Мать хватается за сердце и плюхается на стул — весть о смерти Короля еще не облетела район. В устремленных на дочь глазах неподдельный ужас и немой вопрос: «Неужели это правда?!»
Вера кивает, все еще стоя в дверях.
— Полагаю, Вере Сергеевне незачем еще раз переживать произошедшее, — обращенный к женщине тон профессионально сух.
— Оставишь нас наедине? — вопрос, адресованный уже Верке, мягче и как будто теплее. Возможность временно избежать разговора снимает груз с плеч. Так ничего и не сказав матери, девушка разворачивается и уходит. Сперва в свою комнату, чтобы минуту постоять у письменного стола, не притронувшись ни к чему из вещей, а после в ванную, где на змеевике сушатся мужские трусы и две пары носок.
Королева и Кравчука хоронят в один день. Димона в простом закрытом гробу, под тихий плач едва живой матери и нескольких ее подруг. Из молодежи только Вера, да прыщавый очкарик. Кажется, двоюродный брат. Зато в другой части кладбища оркестр с траурным маршем, дубовый гроб с золотыми ручками и венков, точно на мемориале у Кремлевской стены. В Веркиных руках девять белых роз и одна алая, а перед глазами сцена, из навсегда отпечатанного в памяти кошмара — кровь на белом трикотаже футболки, прошитой выстрелом в спину.

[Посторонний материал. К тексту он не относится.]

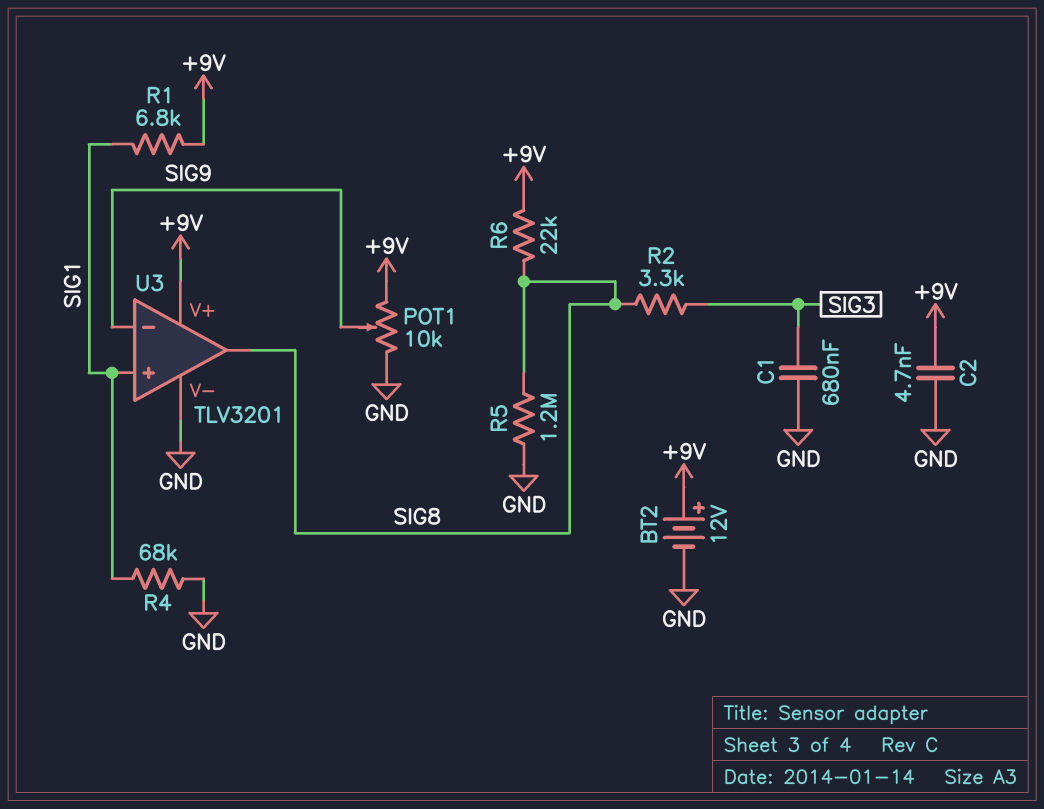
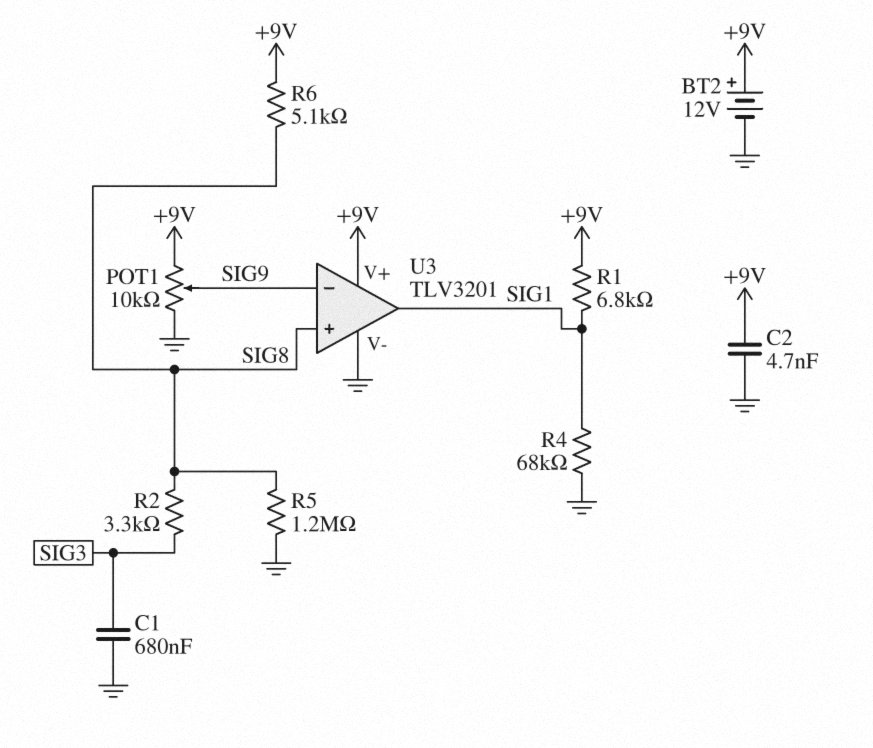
R6: 22k (+9V, SIG8) -> 5.1k (+9V, SIG8)
U3 pin in+: SIG1 -> SIG8
U3 pin out: SIG8 -> SIG1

В то, что Кравчук — убийца Короля, никто не верит. Стараниями уважаемой в городе Серегиной матери, Шланга представляют жертвой ментовского произвола, назначенного козлом отпущения и повешенного, чтобы спрятать концы в воду. Даже Анна Смирнова поддакивает подруге, говоря, что бедный мальчик просто попал в дурную компанию и оказался втянут в бандитские разборки.
От лжи и несправедливости горько на душе, а в горле сухо от невыплаканных слез. Вера держится — с ровной спиной и потемневшими от горя, ставшими из фиалковых темно-синими глазами. Она поддерживает под руку тетю Нину, с трудом стоящую на ногах, произносит обязательные округлые фразы, гладит по спине, рыдающую на ее плече, убитую горем Димкину мать, но сама остается внешне безучастной. Выдержав необходимое, одна идет по запорошенной снегом тропе среди свежих могил. Сотни новых холмов и крестов за прошедший месяц. Тысячи чьих-то судеб, раздавленных, как и ее, тяжестью потерь.
Отцовская могила припорошена нетронутым снегом, на деревянном кресте табличка с именем и датами. А ведь он был коммунистом и не верил в Бога — с грустной улыбкой Вера сметает порошу с узкой металлической скамьи. На волю живых остается выбор — звезда или крест на могиле, светлая память или молчаливое забвение. Или ложь и дыра в груди, как от бывших друзей Димки Королева и Сережки Кравчука. В эту секунду себя совсем не жаль — жаль только несказанных слов. Отцу, как она его любит и скучает; Димке — о неправильном выборе друзей; Кравчуку — вместо слов — зуб за зуб, глаз за глаз, боль за боль. Нет для убийцы и насильника в Веркиной душе прощения.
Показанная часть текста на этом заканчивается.